Stored data entries -
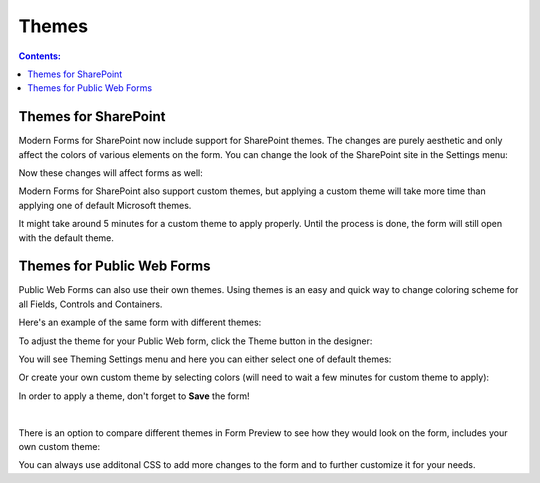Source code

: Themes
=========================================

.. contents:: Contents:
 :local:
 :depth: 1

Themes for SharePoint
-------------------------------------------------------------
Modern Forms for SharePoint now include support for SharePoint themes. The changes are purely aesthetic and only affect the colors of various elements on the form.
You can change the look of the SharePoint site in the Settings menu:

|pic1|

.. |pic1| image:: ../images/designer/themes/1_ChangeTheme.png
   :alt: Change the look of the SharePoint site

Now these changes will affect forms as well:

|pic2| |pic3|

.. |pic2| image:: ../images/designer/themes/ThemeBlue.png
   :alt: Blue Theme SharePoint Form
   :width: 49%

.. |pic3| image:: ../images/designer/themes/ThemeRed.png
   :alt: Red Theme SharePoint Form
   :width: 49%

Modern Forms for SharePoint also support custom themes, but applying a custom theme will take more time than applying one of default Microsoft themes.

It might take around 5 minutes for a custom theme to apply properly. Until the process is done, the form will still open with the default theme.

.. _designer-publicthemes:

Themes for Public Web Forms
-------------------------------------------------------------
Public Web Forms can also use their own themes. Using themes is an easy and quick way to change coloring scheme for all Fields, Controls and Containers.

Here's an example of the same form with different themes:

|pic4| |pic5|

.. |pic4| image:: ../images/designer/themes/PlumsailPurple.png
   :alt: Purple Plumsail Form Theme
   :width: 40%

.. |pic5| image:: ../images/designer/themes/PlumsailOrange.png
   :alt: Orange Plumsail Form Theme
   :width: 40%

To adjust the theme for your Public Web form, click the Theme button in the designer:

|pic6|

.. |pic6| image:: ../images/designer/themes/ThemeButton.png
   :alt: Theme button for Plumsail Forms

You will see Theming Settings menu and here you can either select one of default themes:

|pic7| |pic8|

.. |pic7| image:: ../images/designer/themes/ThemingSettings.png
   :alt: Plumsail Form ThemingSettings

.. |pic8| image:: ../images/designer/themes/DefaultThemes.png
   :alt: Default Plumsail Form Themes

Or create your own custom theme by selecting colors (will need to wait a few minutes for custom theme to apply):

|pic9|

.. |pic9| image:: ../images/designer/themes/Custom.png
   :alt: Custom Theme for Plumsail Forms

In order to apply a theme, don't forget to **Save** the form!

|

There is an option to compare different themes in Form Preview to see how they would look on the form, includes your own custom theme:

|pic10|

.. |pic10| image:: ../images/designer/themes/Preview.png
   :alt: Form Preview with Theme Selection

You can always use additonal CSS to add more changes to the form and to further customize it for your needs.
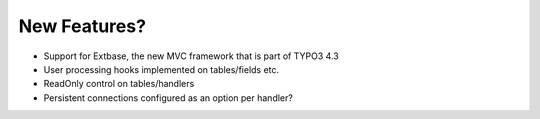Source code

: ﻿.. include:: /Includes.rst.txt



.. _new-features:

New Features?
^^^^^^^^^^^^^

- Support for Extbase, the new MVC framework that is part of TYPO3 4.3

- User processing hooks implemented on tables/fields etc.

- ReadOnly control on tables/handlers

- Persistent connections configured as an option per handler?

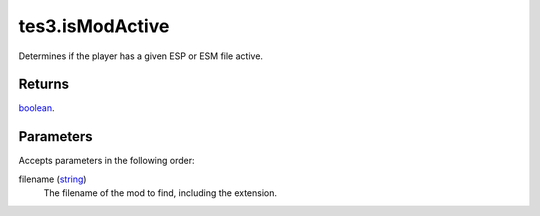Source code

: tes3.isModActive
====================================================================================================

Determines if the player has a given ESP or ESM file active.

Returns
----------------------------------------------------------------------------------------------------

`boolean`_.

Parameters
----------------------------------------------------------------------------------------------------

Accepts parameters in the following order:

filename (`string`_)
    The filename of the mod to find, including the extension.

.. _`boolean`: ../../../lua/type/boolean.html
.. _`string`: ../../../lua/type/string.html
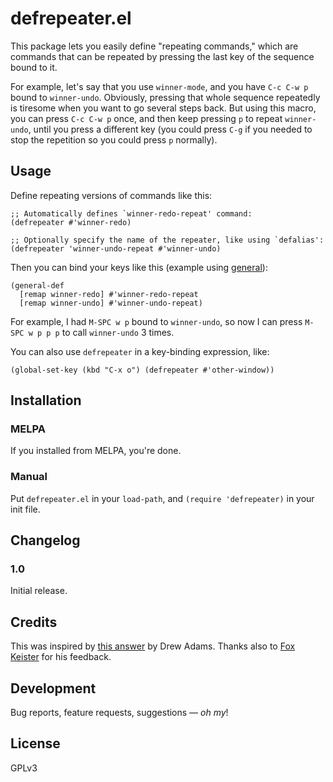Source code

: #+PROPERTY: LOGGING nil

#+BEGIN_HTML
<a href=https://alphapapa.github.io/dont-tread-on-emacs/><img src="dont-tread-on-emacs-150.png" align="right"></a>
#+END_HTML

* defrepeater.el

[[https://melpa.org/#/helm-org-rifle][file:https://melpa.org/packages/defrepeater-badge.svg]] [[https://stable.melpa.org/#/helm-org-rifle][file:https://stable.melpa.org/packages/defrepeater-badge.svg]]

This package lets you easily define "repeating commands," which are commands that can be repeated by pressing the last key of the sequence bound to it.

For example, let's say that you use ~winner-mode~, and you have ~C-c C-w p~ bound to =winner-undo=.  Obviously, pressing that whole sequence repeatedly is tiresome when you want to go several steps back.  But using this macro, you can press ~C-c C-w p~ once, and then keep pressing ~p~ to repeat =winner-undo=, until you press a different key (you could press ~C-g~ if you needed to stop the repetition so you could press ~p~ normally).

** Usage

Define repeating versions of commands like this:

#+BEGIN_SRC elisp
  ;; Automatically defines `winner-redo-repeat' command:
  (defrepeater #'winner-redo)

  ;; Optionally specify the name of the repeater, like using `defalias':
  (defrepeater 'winner-undo-repeat #'winner-undo)
#+END_SRC

Then you can bind your keys like this (example using [[https://github.com/noctuid/general.el][general]]):

#+BEGIN_SRC elisp
  (general-def
    [remap winner-redo] #'winner-redo-repeat
    [remap winner-undo] #'winner-undo-repeat)
#+END_SRC

For example, I had ~M-SPC w p~ bound to =winner-undo=, so now I can press ~M-SPC w p p p~ to call =winner-undo= 3 times.

You can also use ~defrepeater~ in a key-binding expression, like:

#+BEGIN_SRC elisp
  (global-set-key (kbd "C-x o") (defrepeater #'other-window))
#+END_SRC

** Installation

*** MELPA

If you installed from MELPA, you're done.

*** Manual

Put =defrepeater.el= in your ~load-path~, and ~(require 'defrepeater)~ in your init file.

** Changelog

*** 1.0

Initial release.

** Credits

This was inspired by [[https://emacs.stackexchange.com/a/13102][this answer]] by Drew Adams.  Thanks also to [[https://github.com/noctuid/general.el][Fox Keister]] for his feedback.

** Development

Bug reports, feature requests, suggestions — /oh my/!

** License

GPLv3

What you need to do - The lines above that hold the word "boolean" are the ones to copy.

Solution -
`boolean`_.
.. _`boolean`: ../../../lua/type/boolean.html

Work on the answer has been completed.